23 August 2011

Operation 'Push' II: Are donations effective?

How should liberals and leftists feel when libertarians offer them advice? The answer depends on the subject, and the immediate subject of Matt Welch's advice column on the editorial page of Reason magazine (not yet posted online) is drug policy reform. That's a subject on which libertarians and many to their left generally agree, and in the October 2011 cover story Jacob Sullum points out how President Obama's drug policies have belied what Welch calls his "promising" pre-election statements. On drug policy, Welch claims that Obama has been no better than his predecessor. For the editor, this typifies Democratic indifference to many of the party's leading constituencies -- and even some of its leading donors.

As a libertarian, Welch is wont to dismiss the charge that campaign donors dictate policy to politicians, but he offers the case of George Soros -- long a moneybagged bogeyman for right-wingers -- as proof of his point. Welch claims that Soros hasn't gotten much for his money, and explains that the infamous financier has been spending that money unwisely.


The continued crackdown [on medical marijuana, etc.] demonstrates the futility of elevating political parties and their candidates over single issues. Consider that three of the biggest supporters of the Democratic Party since the end of Bush's first term have been George Soros, Peter Lewis, and John Sperling -- who also happen to be three of the country's most generous supporters of drug policy reform. Soros in particular is a case study in how giving blanket support to a political party can undermine your favorite causes. According to a 2004 New Yorker article about anti-Bush billionaires by Jane Mayer, Soros's bill of particulars against Obama's predecessor included Bush's attempts to spread democracy at gunpoint, his expansions of presidential power, and his prison camp in Guantanamo Bay. In every one of those areas, as in the drug war, Obama has not been signficantly better than Bush.


Welch seems to have a point, though it'd be more convincing if he could show whether Soros has declared himself satisfied overall with Obama or not. But whatever Soros's personal scorecard looks like, Welch isn't wrong to argue that "Politicians who can take supporters for granted will do precisely that, particularly when taking supporters' issues seriously would require upending the status quo." Because Soros is apparently all in with the Democratic Party, due to whatever aversion he feels toward the Republicans, the financier, despite his reputed vast wealth and power, has no more leverage with the party, on this account, than unemployed urban blacks -- or even less, since he can only ever cast one vote.
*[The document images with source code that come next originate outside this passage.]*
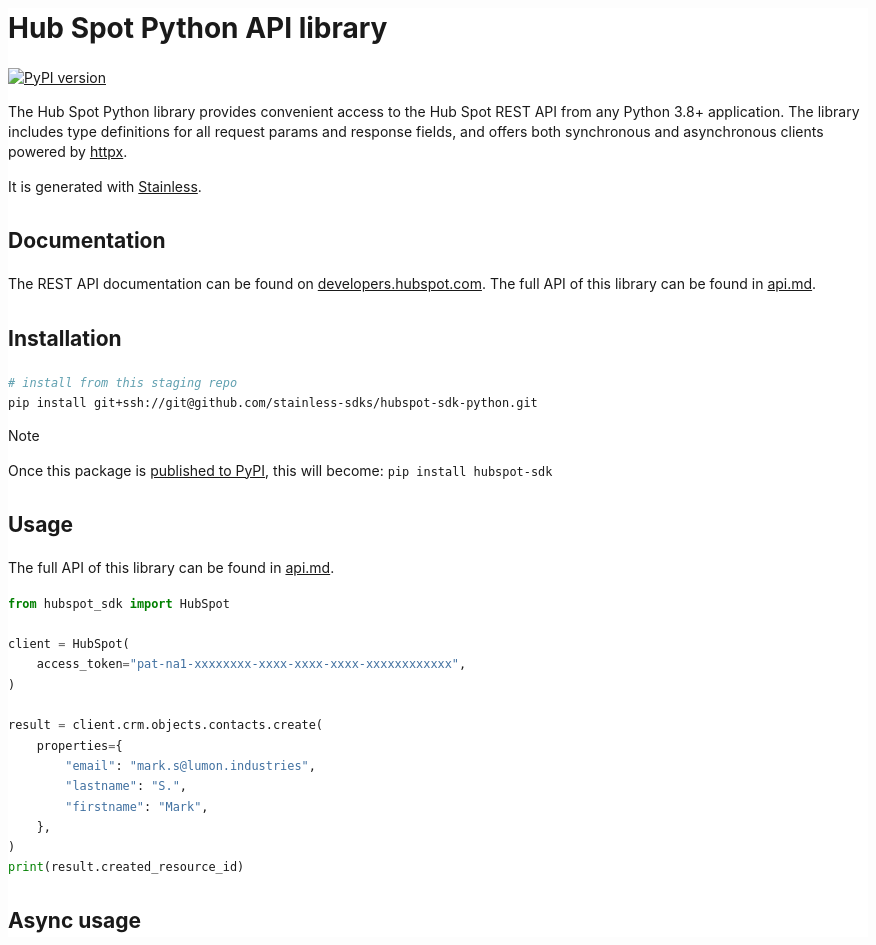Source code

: # Hub Spot Python API library


[![PyPI version](https://img.shields.io/pypi/v/hubspot-sdk.svg?label=pypi%20(stable))](https://pypi.org/project/hubspot-sdk/)

The Hub Spot Python library provides convenient access to the Hub Spot REST API from any Python 3.8+
application. The library includes type definitions for all request params and response fields,
and offers both synchronous and asynchronous clients powered by [httpx](https://github.com/encode/httpx).

It is generated with [Stainless](https://www.stainless.com/).

## Documentation

The REST API documentation can be found on [developers.hubspot.com](https://developers.hubspot.com/docs/api-reference/overview). The full API of this library can be found in [api.md](api.md).

## Installation

```sh
# install from this staging repo
pip install git+ssh://git@github.com/stainless-sdks/hubspot-sdk-python.git
```

> [!NOTE]
> Once this package is [published to PyPI](https://www.stainless.com/docs/guides/publish), this will become: `pip install hubspot-sdk`

## Usage

The full API of this library can be found in [api.md](api.md).

```python
from hubspot_sdk import HubSpot

client = HubSpot(
    access_token="pat-na1-xxxxxxxx-xxxx-xxxx-xxxx-xxxxxxxxxxxx",
)

result = client.crm.objects.contacts.create(
    properties={
        "email": "mark.s@lumon.industries",
        "lastname": "S.",
        "firstname": "Mark",
    },
)
print(result.created_resource_id)
```

## Async usage
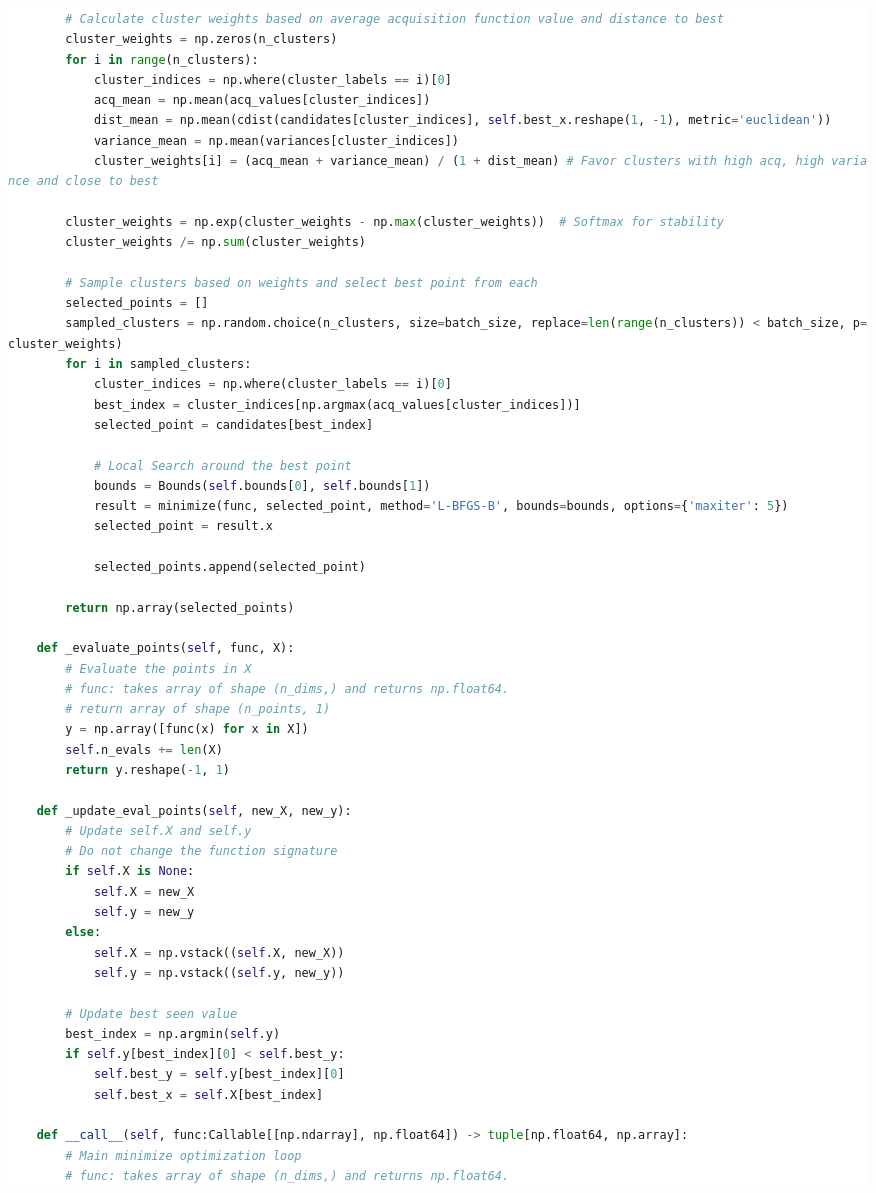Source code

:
 ```python
        # Calculate cluster weights based on average acquisition function value and distance to best
        cluster_weights = np.zeros(n_clusters)
        for i in range(n_clusters):
            cluster_indices = np.where(cluster_labels == i)[0]
            acq_mean = np.mean(acq_values[cluster_indices])
            dist_mean = np.mean(cdist(candidates[cluster_indices], self.best_x.reshape(1, -1), metric='euclidean'))
            variance_mean = np.mean(variances[cluster_indices])
            cluster_weights[i] = (acq_mean + variance_mean) / (1 + dist_mean) # Favor clusters with high acq, high variance and close to best

        cluster_weights = np.exp(cluster_weights - np.max(cluster_weights))  # Softmax for stability
        cluster_weights /= np.sum(cluster_weights)

        # Sample clusters based on weights and select best point from each
        selected_points = []
        sampled_clusters = np.random.choice(n_clusters, size=batch_size, replace=len(range(n_clusters)) < batch_size, p=cluster_weights)
        for i in sampled_clusters:
            cluster_indices = np.where(cluster_labels == i)[0]
            best_index = cluster_indices[np.argmax(acq_values[cluster_indices])]
            selected_point = candidates[best_index]

            # Local Search around the best point
            bounds = Bounds(self.bounds[0], self.bounds[1])
            result = minimize(func, selected_point, method='L-BFGS-B', bounds=bounds, options={'maxiter': 5})
            selected_point = result.x

            selected_points.append(selected_point)

        return np.array(selected_points)

    def _evaluate_points(self, func, X):
        # Evaluate the points in X
        # func: takes array of shape (n_dims,) and returns np.float64.
        # return array of shape (n_points, 1)
        y = np.array([func(x) for x in X])
        self.n_evals += len(X)
        return y.reshape(-1, 1)

    def _update_eval_points(self, new_X, new_y):
        # Update self.X and self.y
        # Do not change the function signature
        if self.X is None:
            self.X = new_X
            self.y = new_y
        else:
            self.X = np.vstack((self.X, new_X))
            self.y = np.vstack((self.y, new_y))

        # Update best seen value
        best_index = np.argmin(self.y)
        if self.y[best_index][0] < self.best_y:
            self.best_y = self.y[best_index][0]
            self.best_x = self.X[best_index]

    def __call__(self, func:Callable[[np.ndarray], np.float64]) -> tuple[np.float64, np.array]:
        # Main minimize optimization loop
        # func: takes array of shape (n_dims,) and returns np.float64.
```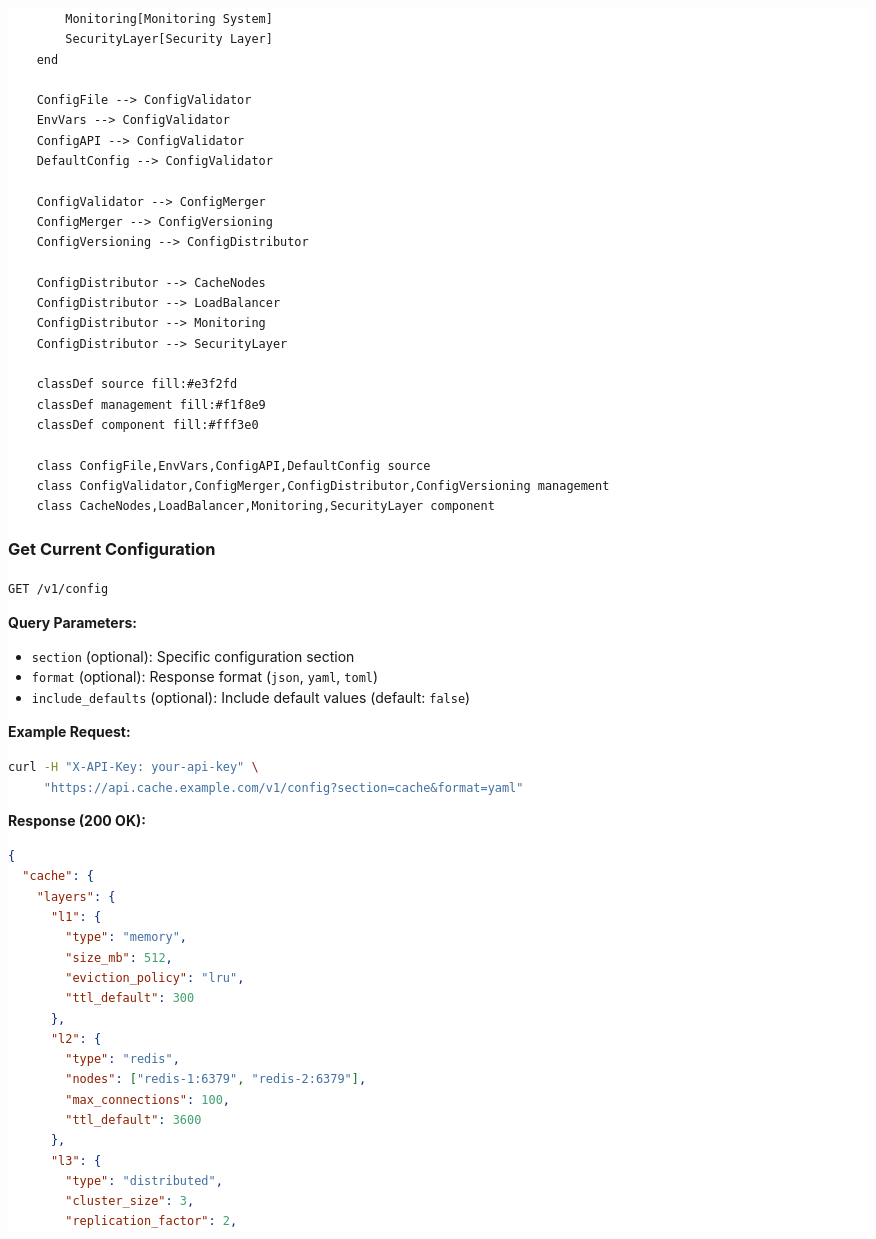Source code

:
```mermaid
        Monitoring[Monitoring System]
        SecurityLayer[Security Layer]
    end
    
    ConfigFile --> ConfigValidator
    EnvVars --> ConfigValidator
    ConfigAPI --> ConfigValidator
    DefaultConfig --> ConfigValidator
    
    ConfigValidator --> ConfigMerger
    ConfigMerger --> ConfigVersioning
    ConfigVersioning --> ConfigDistributor
    
    ConfigDistributor --> CacheNodes
    ConfigDistributor --> LoadBalancer
    ConfigDistributor --> Monitoring
    ConfigDistributor --> SecurityLayer
    
    classDef source fill:#e3f2fd
    classDef management fill:#f1f8e9
    classDef component fill:#fff3e0
    
    class ConfigFile,EnvVars,ConfigAPI,DefaultConfig source
    class ConfigValidator,ConfigMerger,ConfigDistributor,ConfigVersioning management
    class CacheNodes,LoadBalancer,Monitoring,SecurityLayer component
```

### Get Current Configuration

```http
GET /v1/config
```

**Query Parameters:**
- `section` (optional): Specific configuration section
- `format` (optional): Response format (`json`, `yaml`, `toml`)
- `include_defaults` (optional): Include default values (default: `false`)

**Example Request:**
```bash
curl -H "X-API-Key: your-api-key" \
     "https://api.cache.example.com/v1/config?section=cache&format=yaml"
```

**Response (200 OK):**
```json
{
  "cache": {
    "layers": {
      "l1": {
        "type": "memory",
        "size_mb": 512,
        "eviction_policy": "lru",
        "ttl_default": 300
      },
      "l2": {
        "type": "redis", 
        "nodes": ["redis-1:6379", "redis-2:6379"],
        "max_connections": 100,
        "ttl_default": 3600
      },
      "l3": {
        "type": "distributed",
        "cluster_size": 3,
        "replication_factor": 2,
```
While his money might appear enticing to Democrats, they'd be willing to do without it, Welch assumes, as long as they don't have to worry about Soros spending it on someone else.

If Soros or any other activist cares more for particular issues than the general benefits of Democratic rule, Welch advises them to swallow their pride and learn something from the Tea Party movement. The TPs have leverage with the Republican party, Welch contends, because they've been able to exert meaningful pressure on GOP leaders like Speaker Boehner, whom the editor describes as "anything but a fiscally responsible, government-limiting public servant." In Welch's analysis, the TPs' power is based on their conviction that "single issues matter more than whether the opposing party might win this or that congressional seat." They'd rather risk defeat in a general election by nominating a candidate who's committed to the issues they care about most than accepting a party hack who puts electability, i.e. the party's interests, first. While the TPs have disappointed opponents of the American Bipolarchy by attempting a takeover of the Republican party, Welch notes that their Republican commitment is always conditional. Despite their presumed hatred of liberals, not getting their own way is more intolerable to them than Democratic victories; if a Republican won't do things their way, there may as well be a Democrat in his place, though the TPs will do all they can to elect one of their own. Perhaps paradoxically, their threat to make Republicans unelectable through the primary process has made them something like an independent force in Bipolarchy politics. Until activist constituencies in the Democratic camp show equal daring, Welch warns, they'll never push their party effectively in any direction. As one opponent of the "war on drugs" tells Jacob Sullum, Obama ignores his group's demands because "those who care have not made him pay a political price yet."

According to this logic, if George Soros cares strongly about drug policy, he should use his money to finance primary challengers to Democratic drug-war hawks, or third-party candidates if necessary, and he should find ways to pressure Democratic legislators into linking drug-policy reform to essential bills in order to "grind the gears of politics as usual" as the Tea Partiers have. Other activist constituencies could do likewise. Such an approach might restore to Congress the pluralist clash of interests originally envisioned by the Founders in place of the bipolar clash of parties that has plagued the nation. On the other hand, if you blame Tea Party successes on a weak President, as many disgruntled Democrats do, it might not follow that TP tactics will work every time. However the experiment might turn out, Matt Welch has made a provocative argument that stresses the dependence of donors upon parties, rather than vice versa, as a cause of political paralysis. If partisan inertia can thwart the influence of money, then partisanship is at least as much of a problem as the role of money in politics. But if rule-or-ruin single-issue politics is the cure for partisanship, it remains to be seen whether that might prove worse than the disease.